Ahora bien ¿en qué parte del mundo no se necesita este evangelio bendito de la honradez verdadera? Aquí en México ¿no hay patrones que adelantan o atrasan el reloj de la fábrica, cinco, diez o quince minutos para robarle al obrero el tiempo cuando trabaja por día? y no se trata de un solo trabajador, pero como son centenares y aún millares, y, como es cuestión de año tras año, ya sabemos cómo se llama ese juego del reloj para el pobre fabricante. ¿No hay maestros que se ajustan con el oficial por doce pesos semanarios y el sábado o el domingo les entregan, a duras penas tres o cuatro; ofreciéndoles pagar el lunes lo restante, cuando en realidad, tienen la intención de no pagarles jamás? ¿No hay carpinteros que se roban las herramientas, los clavos, las bisagras y sobre todo el tiempo de los maestros, tardándose todo un día, en un remiendo, que estaría concluido en una hora bien empleada? Que nos digan las amas si no hay criadas que en la carne, en el azúcar, en el café, en fin, en todo aumentan el precio o disminuyen la cantidad para sacar un diario, aparte del sueldo que reciben cada mes. Yo he visto a los zapateros poner una tira de zuela del ancho de un dedo, y rellenar la planta de basura, haciendo creer al marchante que son botas de dos suelas; y en cuanto al comercio, las pesas falsas, las medidas de doble fondo, la adulteración de los efectos de consumo, vendiendo cebo en lugar de mantequilla, agua con leche, garbanzo tostado en vez de café, revolviendo maíz o frijol agorgojado con semillas buenas, para darlas a más precio, sin reparar en el perjuicio que puede causar a los estómagos delicados. El grito de, «¡Cuidado con las falsificaciones!» nos dice claramente cuánta es la honradez del comerciante, que fuera del despacho pasa por hombre inmaculado.

Pero ¿cuándo acabaríamos si tuviéramos que mencionar todos los fraudes, todos los abusos, y la deshonestidad de la sociedad en que vivimos, ¿y si tratáramos de explicar, con el lápiz en la mano, la formación de muchos capítulos, que como por encanto, aparecen repentinamente en medio de nosotros? bástenos decir que si encerrasen forzosamente en la cárcel a todos los hombres y mujeres de honradez sospechosa, la veríamos repleta de reverencias, de mitras, charreteras, togas, banqueros, liras y profesionistas e industriales de todas clases, porque no hay gremio ni corporación que se haya podido exceptuar como en los días de nuestro pasaje.
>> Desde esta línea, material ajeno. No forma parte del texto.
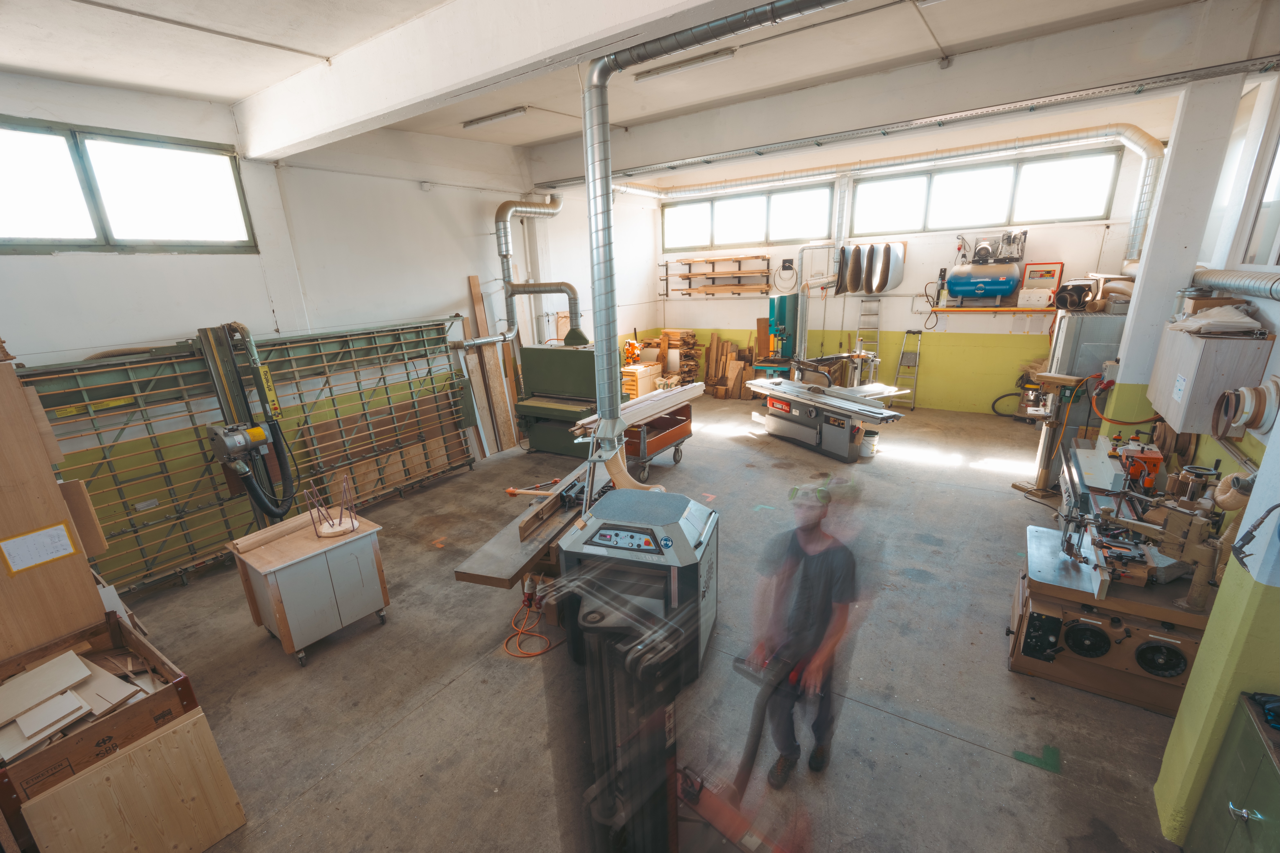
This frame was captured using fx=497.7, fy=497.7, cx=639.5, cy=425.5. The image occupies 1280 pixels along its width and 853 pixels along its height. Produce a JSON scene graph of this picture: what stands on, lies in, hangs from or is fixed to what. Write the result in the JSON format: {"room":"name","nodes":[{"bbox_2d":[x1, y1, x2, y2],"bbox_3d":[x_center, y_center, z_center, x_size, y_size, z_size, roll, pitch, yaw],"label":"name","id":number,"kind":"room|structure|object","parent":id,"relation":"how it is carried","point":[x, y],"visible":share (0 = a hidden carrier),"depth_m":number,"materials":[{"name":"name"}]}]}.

Y lejos de creer que exagero, muchos de mis oyentes podrán decir que quedé corto, indudablemente.

Y si esto es cierto ¿no será bueno el evangelio de la honradez? No sólo bueno, sino necesario. ¿Es verdad?

Pero ¿quién lo ha de predicar sino nosotros, los evangélicos?

Alguien ha dicho que la primera señal de la conversión es la cortesía, y yo digo, que la primera evidencia de una genuina conversión ha de ser la honradez, como nos la enseña Zaqueo, Lucas 19:8. Por lo mismo pesa sobre nosotros la responsabilidad de efectuar en nuestro pueblo una transformación notoria en este sentido, y la realizaremos, sin duda, porque contamos con el conocimiento de la Ley de la perfecta honradez, la cual nos dice: «No robarás,» Éxodo 20 y «No defraudando en nada.» Tito 2:10, y porque contamos también con la influencia poderosa del Divino Carpintero de Nazaret.